[Object tracking records]
=== Section Start ===
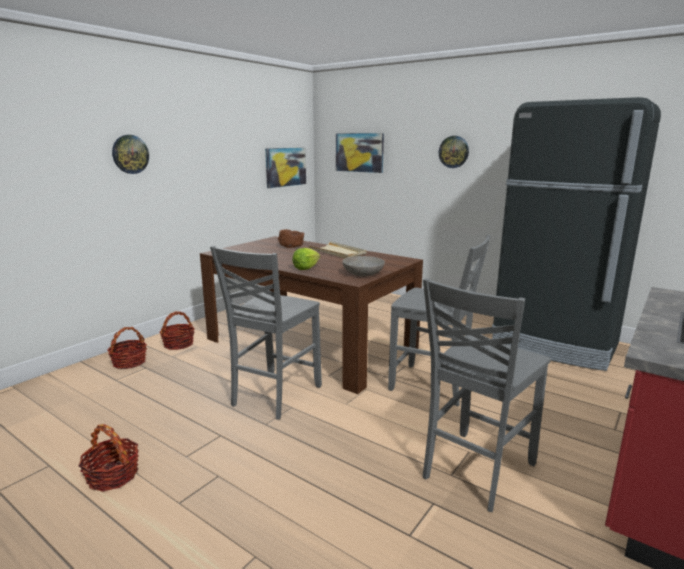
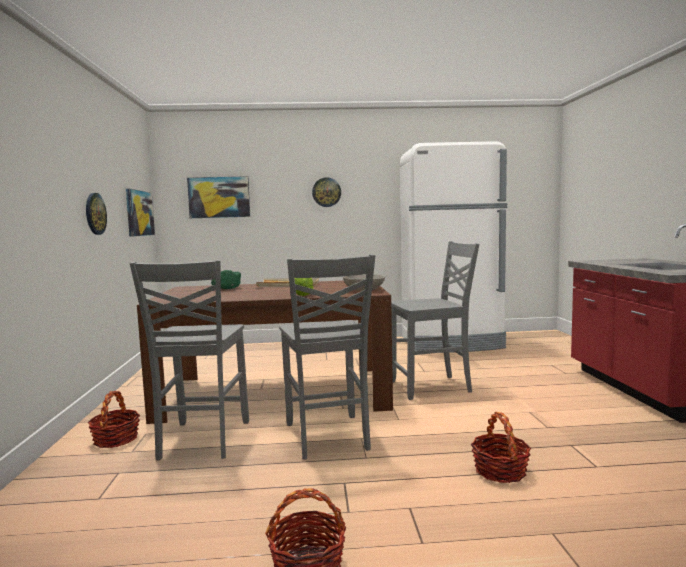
camera: 40 degrees left, 10 degrees down
(129, 362) = (79, 477): basket -> basket (500, 471)
(130, 154) = (25, 173): wall clock -> wall clock (95, 213)
(291, 246) = (226, 288): brown bowl -> green bowl
(475, 470) = (553, 419): grey chair -> grey chair (202, 440)
(555, 344) = (452, 343): black fridge -> white fridge

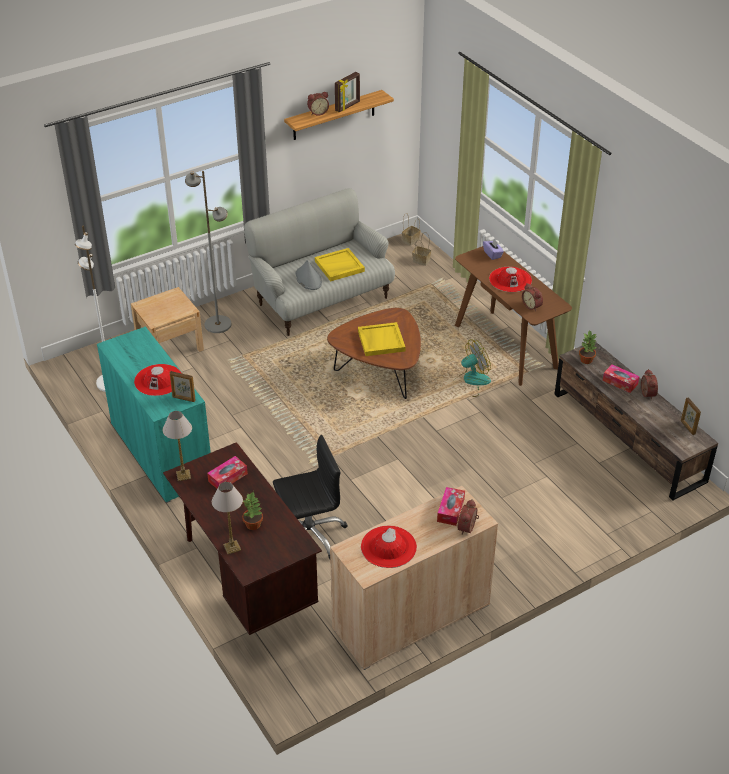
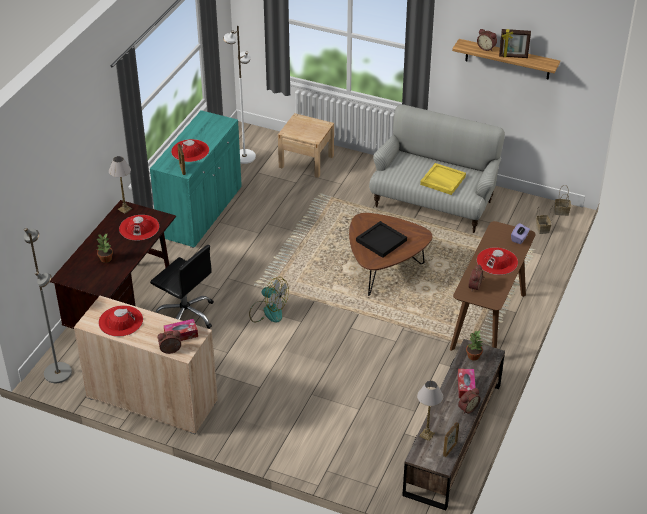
camera: 55 degrees right, 0 degrees up
(218, 324) = (351, 170): grey floor lamp -> grey floor lamp (58, 373)
(228, 477) = (139, 228): tissue box -> red hat
(232, 547) = (79, 260): table lamp -> table lamp (427, 434)
(308, 279) = (410, 173): grey hat -> none
(380, 341) = (381, 240): yellow tray -> black tray
(470, 381) = (425, 321): fan -> fan (268, 311)

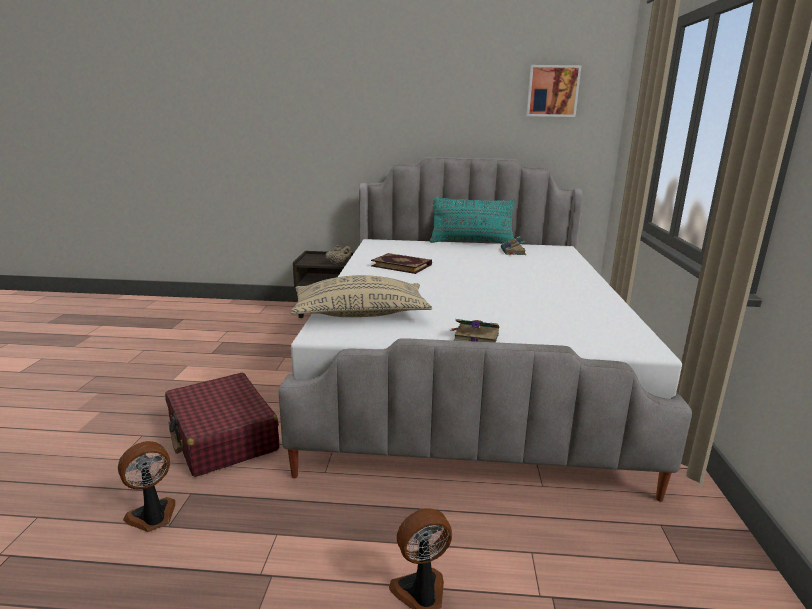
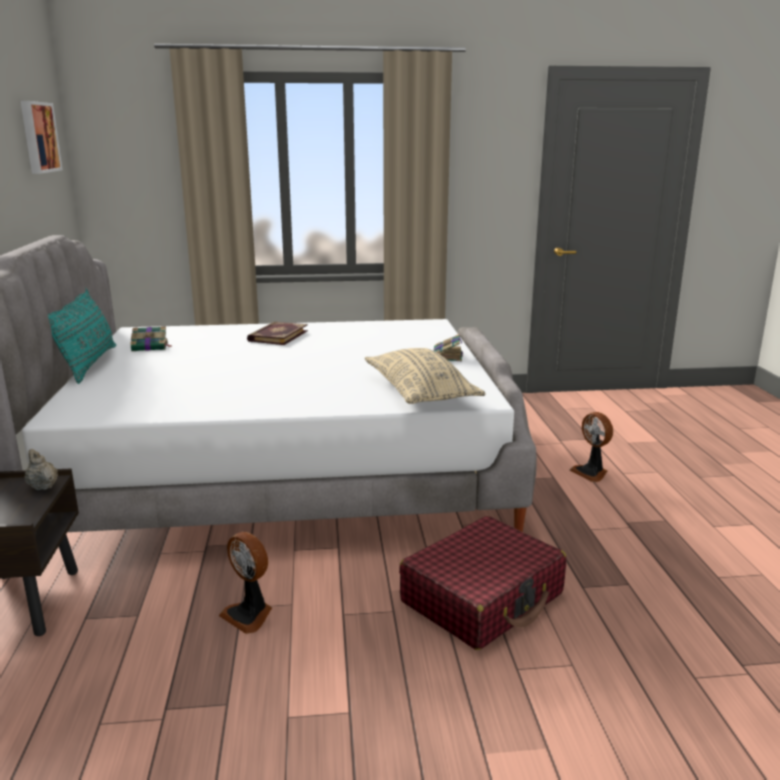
camera: 100 degrees left, 0 degrees up
(153, 517) = (627, 597): fan -> fan (249, 614)
(402, 265) = (221, 390): book -> book (277, 336)

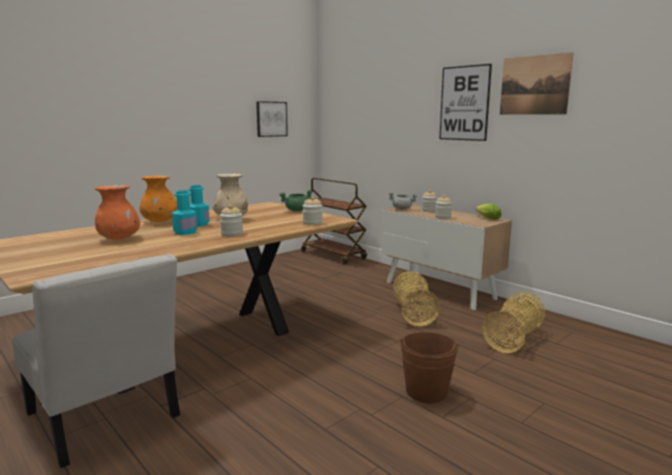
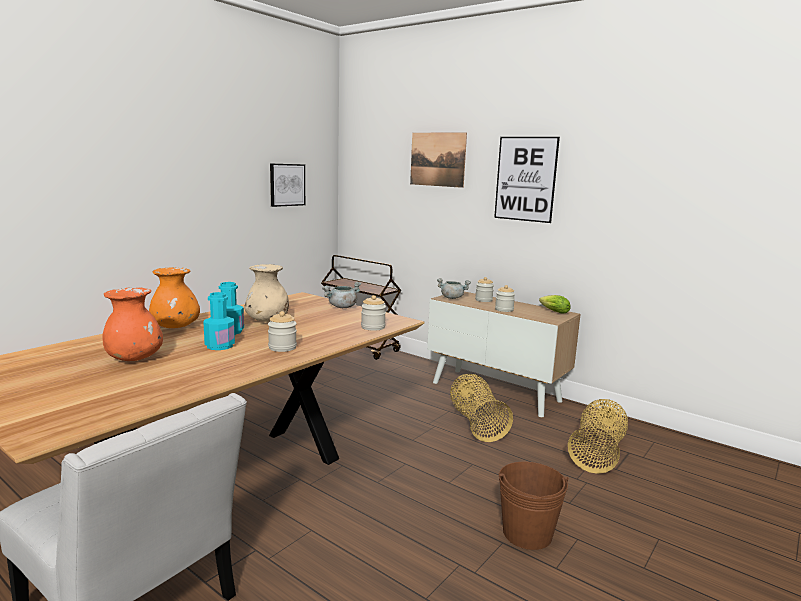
camera: 10 degrees left, 0 degrees up
(297, 211) = (342, 307): green cooking pot -> grey cooking pot
(534, 85) = (609, 165): picture -> picture (437, 159)

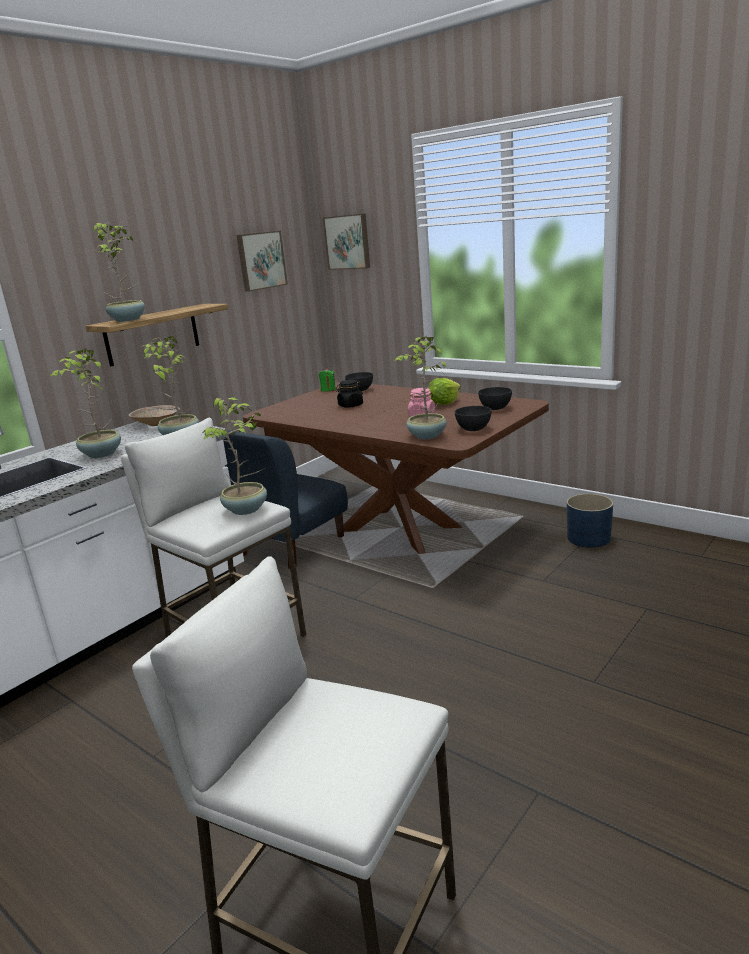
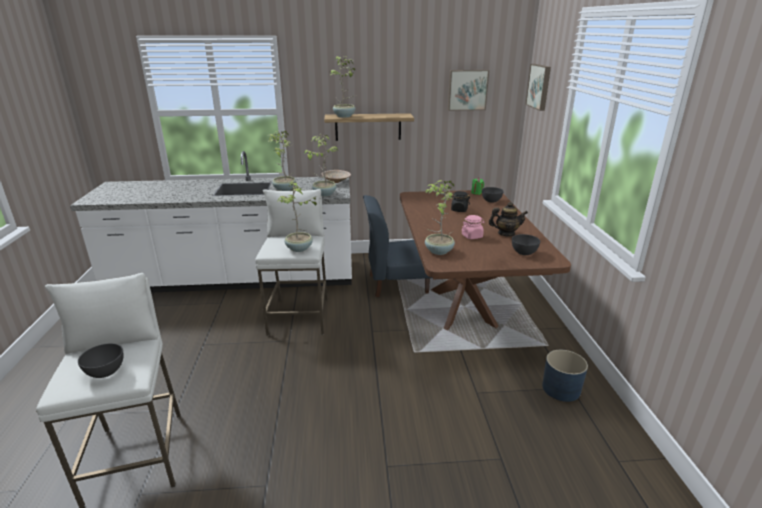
camera: 45 degrees right, 5 degrees up
(444, 403) = (506, 234): lettuce -> teapot
(473, 429) = (471, 260): grey bowl -> grey bowl (105, 372)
=== Section End ===
| Exercise brief |
Once the lines containing "bowl" in the data above are counted, give the total by itself.

| Answer section |
2